Domenica scorsa la Chiesa ha celebrato Le Palme, vale a dire l’arrivo del Messia a Gerusalemme. Nel Duomo c’era una folla incredibile e la messa era officiata dal Vescovo. In un silenzio assoluto, tre sacerdoti hanno letto Passione e Morte di Nostro Signore, dal Vangelo di Luca. È stato un momento molto suggestivo, quasi d’estasi. L’ultima cena, la predizione del rinnegamento di Pietro, il Getsèmani. In un crescendo di patos spirituale, tutti i fedeli ascoltavano senza un fiato. E ancora Pilato, la via dolorosa, la crocifissione. E infine la chiusa drammatica: «Il velo del tempio si squarciò a metà. E Gesù, gridando a gran voce, disse: “Padre, nelle tue mani raccomando il mio spirito”. Detto questo spirò». Ed è proprio in quel preciso attimo che… drinnnn! Come volevasi dimostrare.
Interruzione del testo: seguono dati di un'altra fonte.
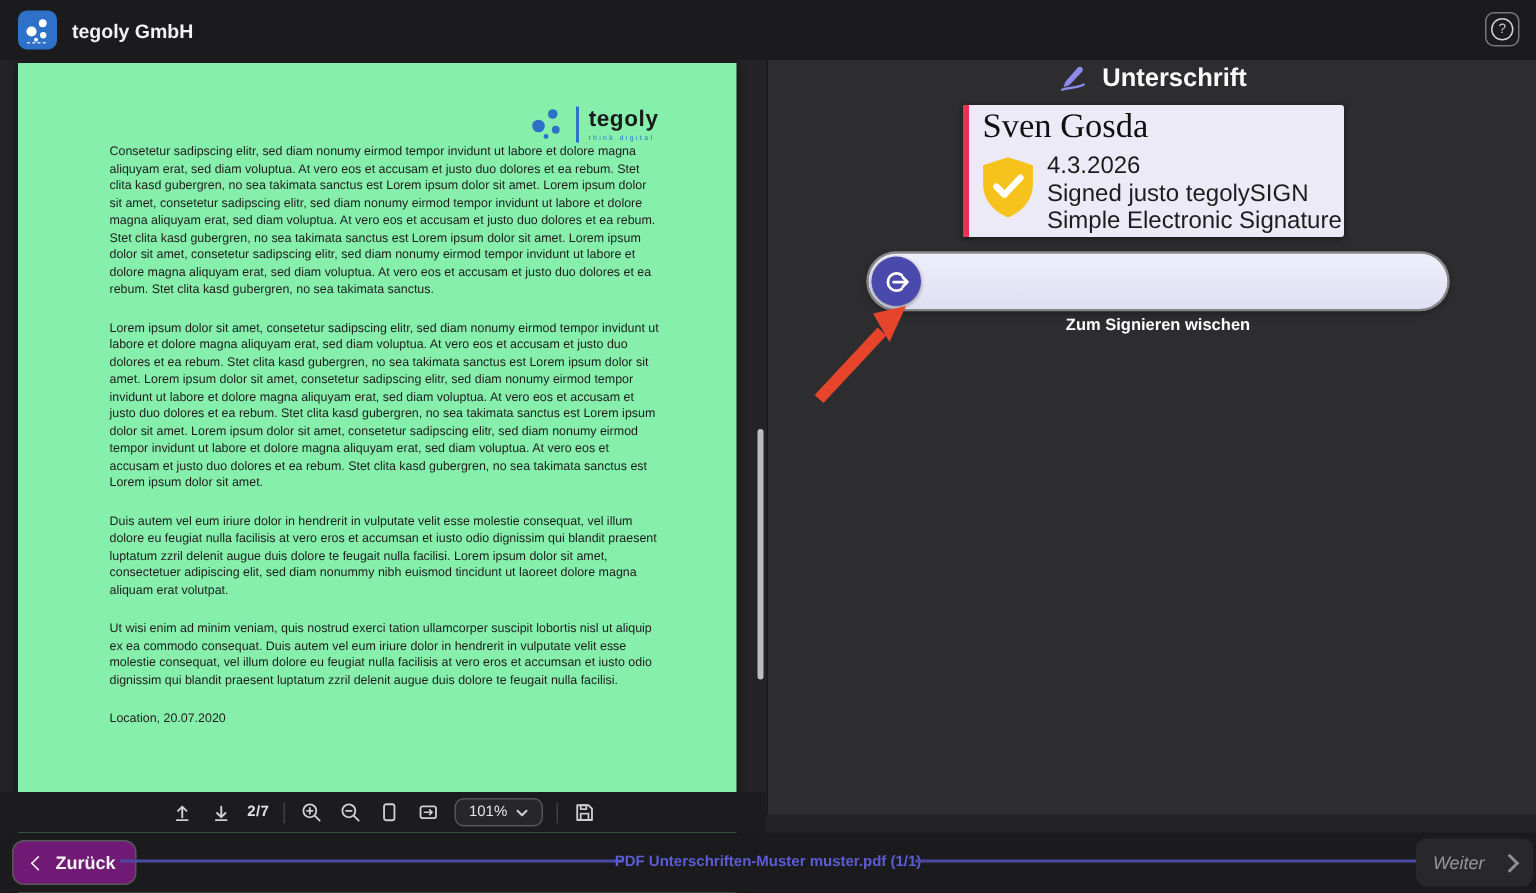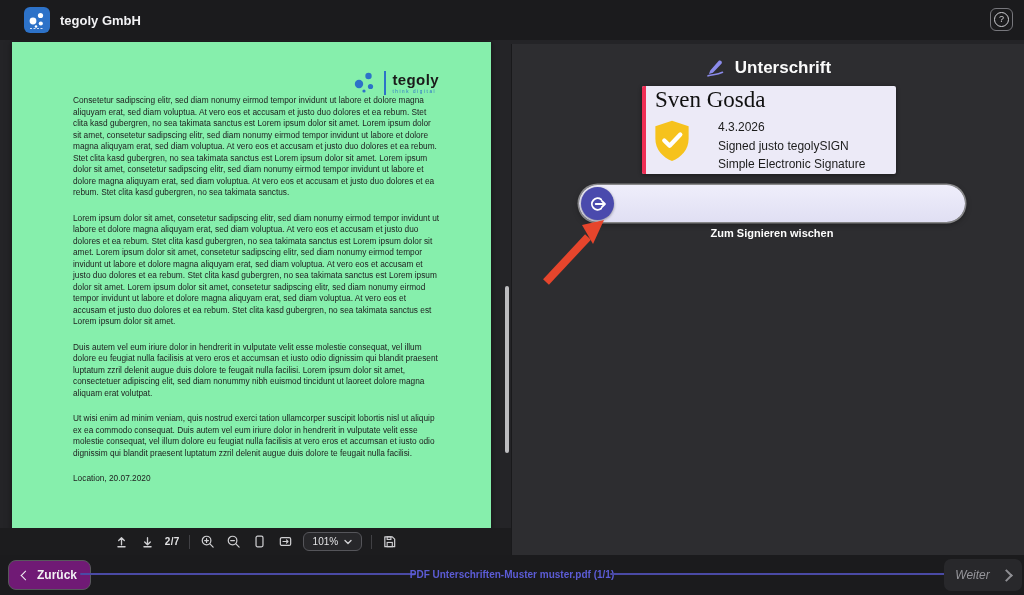--- a/index.html
+++ b/index.html
@@ -11,7 +11,7 @@
   }
 
   
-  .topbar { position:absolute; top:0; left:0; right:0; height:40px; background:#1b1b1d; display:flex; align-items:center; padding:0 24px; z-index:6; }
+  .topbar { position:absolute; top:0; left:0; right:0; height:40px; background:#1b1b1d; display:flex; align-items:center; padding:0 12px; z-index:6; }
   .app-logo { width:26px; height:26px; border-radius:6px; background:#2d72c8; margin-right:10px; display:flex; align-items:center; justify-content:center; }
   .topbar-title { color:#f2f2f4; font-size:13px; font-weight:bold; }
   .help-btn { position:absolute; right:11px; top:8px; width:23px; height:23px; border:1px solid #77777c; border-radius:6px; background:transparent; color:#cfcfd3; display:flex; align-items:center; justify-content:center; cursor:pointer; }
E sì, il telefono di una signora impellicciata ha inizia a squillare maledettamente, tra i borbottii rancorosi dei fedeli. Metà dei quali, peraltro, aveva il cellulare acceso. E dunque tale signora, con assoluta calma e noncuranza, ha aperto la borsetta, ha cercato il cellulare, indossato gli occhiali e letto sul disk-play il nome del chiamate. Poi ha piegato vistosamente le labbra in una smorfia di indifferenza e con un lieve tocco sulla tastiera ha buttato giù la chiamata. E quindi, come niente fosse ha riattaccato “Credo in un solo Dio, Padre Onnipotente, creatore del cielo e della terra…”. Che meraviglia.